Scientists Criticize Study on Genetics of Old Age

Originally published in the New York Times July 9th, 2010. To go to the New York Times Website please click here

A study on the genetics of centenarians that was published last week in Science, a leading scientific journal, has come under criticism from geneticists who say it has obvious weaknesses, is probably incorrect and should not have been published in a premier journal.

.The study, which received broad press coverage, said that 150 genetic variants predictive of longevity had been identified among New England centenarians and that a test based on those variants could predict who would live to extreme old age.

But on Wednesday, the senior author of the report, Dr. Thomas T. Perls of Boston Medical Center, part of Boston University’s School of Medicine, said in an e-mail message that he had been “made aware that there is a technical error in the lab test” used on some of the centenarians. The results are now being re-examined, but a preliminary analysis suggests that “the apparent error would not affect the overall accuracy of the model,” he said.

Science issued a statement on Wednesday saying that the data was being reanalyzed, but that its reviewers “determined that the statistics and the design of the study were sound.”

The Boston University group’s results may withstand challenge. But the issue sheds light on a tangled knot of interests, starting with weekly scientific journals like Nature, Science and The New England Journal of Medicine, which are embroiled in a constant competition for reports of newsmaking scientific advances.

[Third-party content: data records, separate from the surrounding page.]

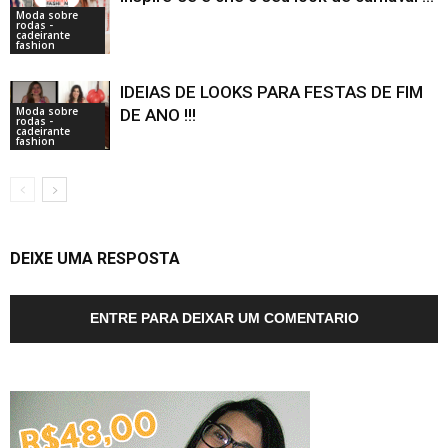
Moda sobre
rodas -
cadeirante
fashion
IDEIAS DE LOOKS PARA FESTAS DE FIM
Moda sobre
DE ANO !!!
rodas -
cadeirante
fashion
DEIXE UMA RESPOSTA
ENTRE PARA DEIXAR UM COMENTARIO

Journal editors know that press coverage can burnish a journal’s reputation. Scientists, in turn, like to have their work cited in the news media because it helps draw attention to their fields and raise money. And science journalists, competing for space with political and sports news, welcome astounding claims without always kicking the tires as hard as necessary. These factors sometimes combine to give substantial publicity to scientific claims that may not fully deserve such attention.

The Boston University study was widely reported, uncritically in many cases, after Science held a press conference about it last week. Reviews from geneticists were less enthusiastic.

“I think it is very unlikely indeed that the findings in the Science paper are correct, or even mostly correct,” David B. Goldstein, a geneticist at Duke University, wrote last week in an e-mail message.

“I am pretty surprised that Science carried it,” he added. “And I think this also raises an interesting, more general point, which is how the press ought to handle stuff when there are serious questions about the security of the finding.”

Another expert, Dr. David Altshuler of Massachusetts General Hospital, explained that using different types of gene chips to scan the genome, as the Boston University researchers had done with their centenarians, was widely recognized as a source of possible problems.

By Tuesday, another critic, Dr. Kari Stefansson of the gene-finding company Decode Genetics in Iceland, had identified what seemed to him to be the specific problem. One of the two kinds of chip used by the Boston researchers, called the Illumina 610, attributes a less common form of a gene to having come from both parents instead of just one, Dr. Stefansson said. He calculated that if only 10 percent of the Boston centenarians had been typed with this chip, it would have made the genetic variants appear associated with longevity even though they were not.